Many African states today differ in their law make-up, and numerous operate in tiered manners including state-laws, customary and religious laws in regions of significant Muslim population. One of the ways in which WiLDAF uses these reports is to highlight areas of customary/religious laws which oppress women, and urge states to challenge these laws in light of international human rights agreements. These reports can take the form of shadow reports to highlight and support governmental reports in order to provide more information or show areas which the governmental reports may have not reported; they may also keep track of how legal reforms and laws have been integrated and enforced in specific regions. They publish these reports widely and internationally which invites the international eye in respect to regional goals around human rights and women participation in law, urging regions to improve their human rights laws.

===Emergency response system===

WiLDAF's Emergency Response System was organized in an effort to provide immediate relief and support in the event of serious human rights violations against women in the countries they represent. It is to be called upon when those countries and its citizens feel powerless to the situation or require international support; such situations could be proposals for laws that go against human rights, infringement of goals set by states to offer women more resources or opportunities or direct violence on women. On average the Emergency Response System is used once a year.
This program is in support of WiLDAF's aim to offer aid and advocacy in areas of conflict and conflict situations.

===Lobbying===

Lobbying is an important role of WiLDAF which has been improved and strengthened by international treaties, one of which notably is the Convention on the Elimination of All Forms of Discrimination Against Women (CEDAW), passed in 1980. CEDAW in particular views rights, as WiLDAF does, through a gendered outlook by expanding rights for women rather than just granting those that men have. Through these treaties and their provision of legal mechanisms, organizations such as WiLDAF and women themselves are able to lobby for the implementation and revision of laws, as well as report response to CEDAW, by pressuring local governments.
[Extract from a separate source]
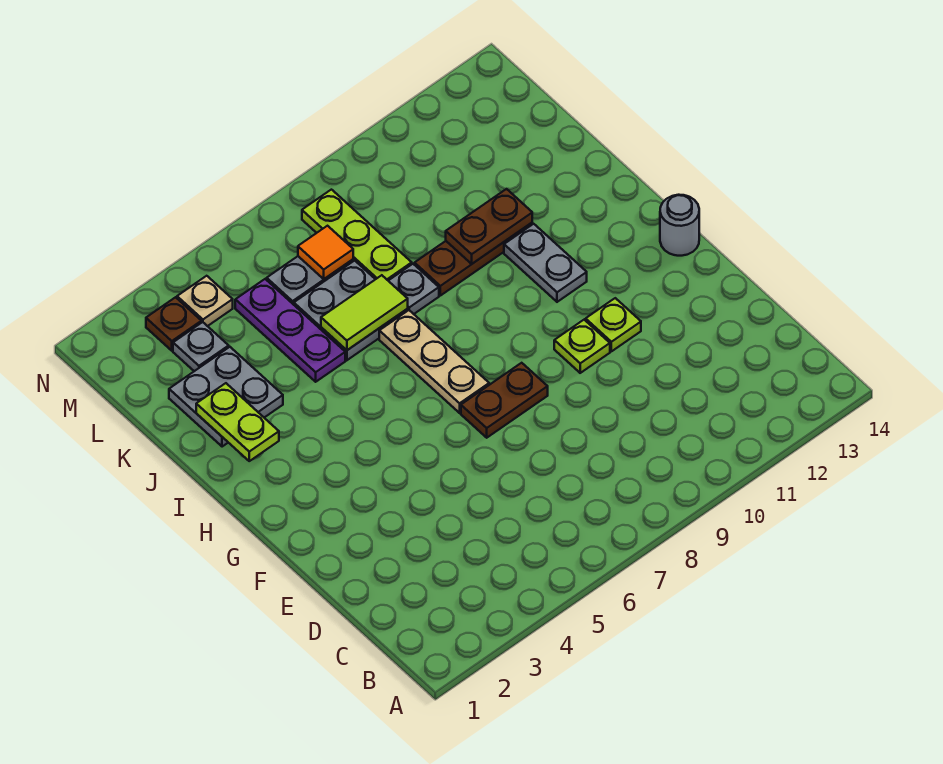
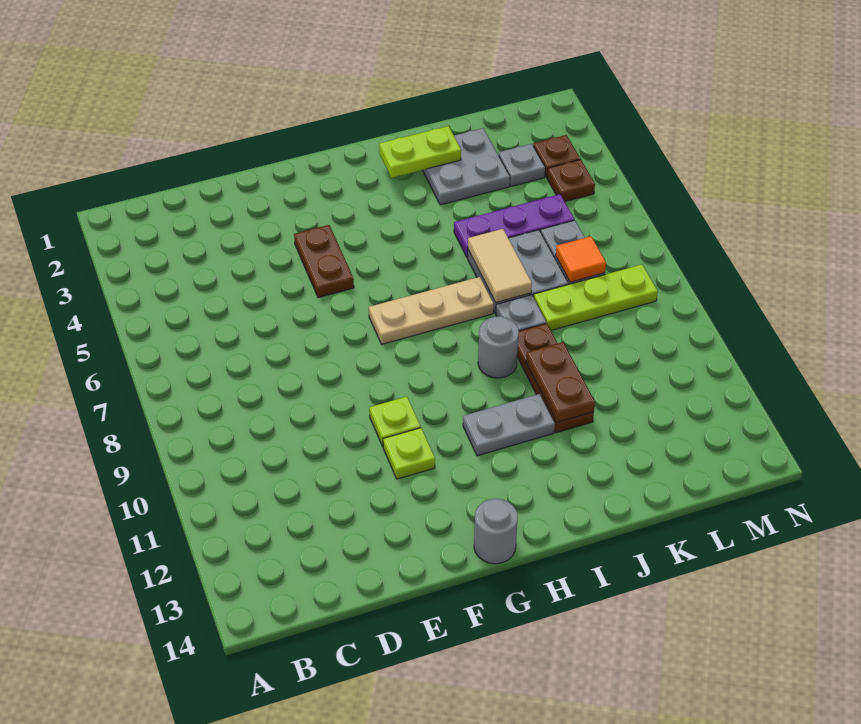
brown 1x2 plate [461,363,548,438] -> brown 1x2 plate moved to [294,225,354,298]
none -> grey 1x1 round brick [478,316,519,378]
lime 1x2 tile [321,275,408,350] -> tan 1x2 tile [468,229,532,303]
tan 1x1 plate [177,276,233,326] -> brown 1x1 plate [547,160,595,202]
Lobbying takes place at the government of a specific region to reform current laws. Lobbying for rights has been made difficult by the Structural Adjustment Programs (SAP's) due to the programs governmental restructuring and opening to international corporations; this has caused a lack of faith in citizens of some regions on account of the state leaving basic services to be taken care of by other means.

===16 days of activism against gender-based violence===

16 Days of Activism against Gender-based Violence is an event is adopted by WiLDAF as a series of 16 days between International Day for the Elimination of Violence against Women on November 25 and International Human Rights Day on December 10. The annual project features many events such as projects, campaigns, or workshops that each region can plan independently with respect to their local needs. The activities are geared towards education and promotion of awareness through the regional inter-connectivity of these events.

== Ghana ==
Since 2007, Women in Law and Development in Africa - Ghana division - has been partnering with Crossroads International to educate and bring awareness surrounding the law and justice system to men and women. In addition to this, they provide support for women who have endured violence with their "Access to Justice Program".